So in order to win and keep people in the faith we try to build a church that looks good, but we are spending all our time and effort painting over the cracks and fractures in the community. We are trying to give the people what makes them feel good, rather than what they need to make them good. We foolishly think that this will build the church, yet in the end it does the opposite.

It is not a lasting structure because much of this is building alongside the central foundation and is based on the wisdom and thinking of our world around us. Jesus and the cross is no longer central, and the structure of their faith is based on feelings and all kinds of other things, which will let us down when we need them most of all.

So here we need to listen to what Paul is saying: Do not deceive yourselves. If any one of you thinks he is wise by the standards of this age, he should become a "fool" so that he may become wise. For the wisdom of this world is foolishness in God's sight. Instead of trying to build the church using the wisdom of the world, he is saying that we need to hold fast to that which is ‘foolish’ in the eyes of the world: That is Jesus Christ and the centrality of his death on the cross. Stay firm on that foundation and you will not go wrong.

 He goes on by saying: "The Lord knows that the thoughts of the wise are futile." So remember, God knows what is at the heart of our thinking. We can make things look good in our own eyes and the eyes of the world, but God knows what is really going on. So we must be careful that: If anyone destroys God's temple, God will destroy him; for God's temple is sacred, and you are that temple.

 Yes this church is God’s temple; not some human structure, where we do what we think is good. Here we remember that it is Christ and what he says that is what is to be the basis of our life. For no one can lay any foundation other than the one already laid, which is Jesus Christ. He, not we is first and foremost what the church is all about.

 After all he is God almighty himself come into our world to rescue us from the mess that we have made for ourselves. Because we have chosen to not listen to God and instead do what we think is good in our own eyes, we have brought death and destruction on ourselves and our world. When we build our lives and our society on what humanity thinks, rather than on what God says we have brought nothing but trouble and hell on ourselves. This has happened over and over again throughout history. Yet we don’t learn!

 However, God sends his Son to not only give us a way out of this death and destruction: He dies on the cross, taking the punishment that we deserve on himself, so that we might be forgiven and once again be a part of that which is life as it was meant to be and which is ultimately good for us.

 Through our baptisms and our faith in him we are incorporated into him and his church. We are built into his temple; a place where we are sustained through Word and Sacrament so that we can continue to be a part of that which is good and lasting, both here and in heaven.  As long as we stay on that foundation and do not try to build our own little worlds and kingdoms, we have a sure and certain life ahead of us, which will not fall apart when the going gets tough.

→ PROMPT
Carry on the passage about building the church on Christ as its foundation, starting after its final sentence.

→ DATA EXTRACTS
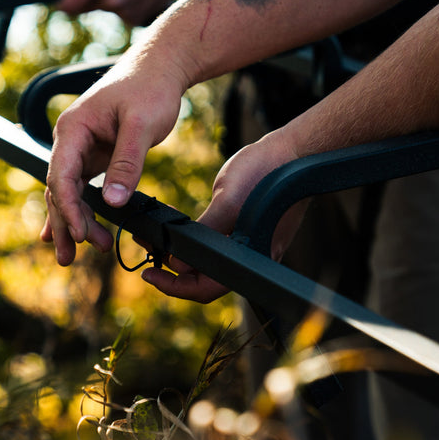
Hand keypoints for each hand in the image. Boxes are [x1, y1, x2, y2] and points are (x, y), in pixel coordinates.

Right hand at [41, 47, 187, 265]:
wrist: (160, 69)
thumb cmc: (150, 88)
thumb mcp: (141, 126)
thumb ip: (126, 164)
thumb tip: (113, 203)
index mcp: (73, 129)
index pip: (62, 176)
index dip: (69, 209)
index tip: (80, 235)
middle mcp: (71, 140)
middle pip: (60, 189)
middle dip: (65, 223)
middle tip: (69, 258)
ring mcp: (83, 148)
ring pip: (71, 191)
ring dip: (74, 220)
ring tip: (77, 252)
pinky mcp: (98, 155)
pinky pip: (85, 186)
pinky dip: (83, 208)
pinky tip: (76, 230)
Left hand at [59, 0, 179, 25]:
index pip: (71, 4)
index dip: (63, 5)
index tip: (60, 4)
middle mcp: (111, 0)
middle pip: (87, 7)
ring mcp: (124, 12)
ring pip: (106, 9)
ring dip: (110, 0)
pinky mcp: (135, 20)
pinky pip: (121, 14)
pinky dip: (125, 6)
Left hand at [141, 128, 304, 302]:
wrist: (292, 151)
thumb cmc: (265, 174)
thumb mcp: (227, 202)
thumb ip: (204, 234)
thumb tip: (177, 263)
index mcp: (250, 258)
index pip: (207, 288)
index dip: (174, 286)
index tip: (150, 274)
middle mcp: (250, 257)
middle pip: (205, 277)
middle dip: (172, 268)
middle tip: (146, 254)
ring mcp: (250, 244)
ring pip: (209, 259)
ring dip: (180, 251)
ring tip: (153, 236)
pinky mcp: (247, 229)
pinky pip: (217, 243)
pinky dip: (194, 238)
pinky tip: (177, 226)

--

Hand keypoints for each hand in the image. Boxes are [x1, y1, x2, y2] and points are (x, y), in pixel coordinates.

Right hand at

→ ANSWER TO THE EXERCISE
 As we stay on that foundation we have the assurance that:  All things are ours, whether Paul or Apollos or Cephas or the world or life or death or the present or the future--all are yours, and you are of Christ, and Christ is of God. We are all interlocked together so that we can stand firm and strong in the face of a world that is crumbling around us. With Christ and the cross as the basis of everything that we do, we know that we will not be shaken. We also are held together in a unity that enables us to stand firm in the midst of the shifting sands of time. We are all then giving glory and honour to Christ and see the cross as central to not only our salvation , but also to our life as his people in a sinful and fallen world.

 All this takes our focus away from ourselves and the ‘foolish’ thinking of world around about. It helps to keep grounded in that which gives life, strength and hope in the midst of the falling apart that is going on in the world around about us. In him and the cross alone we find all that we truly need for this life and the next.

 So may our Lord, through Word and Sacrament, keep us grounded on the foundation that will keep us standing firm and strong. Let us not boast in or look to the foolishness of human thinking which takes the focus of that which is basic to our existence – Jesus Christ and the cross – and place it on what we do, think, or feel. Even though it looks good in the eyes of many around, it easily leads us to place our trust on a different foundation, which is no foundation at all.

 No, by the grace God has given us we have a foundation that has been laid by an expert builder. Let us remember that no one can lay any foundation other than the one already laid, which is Jesus Christ. To him be all glory and honour, now and always. Amen.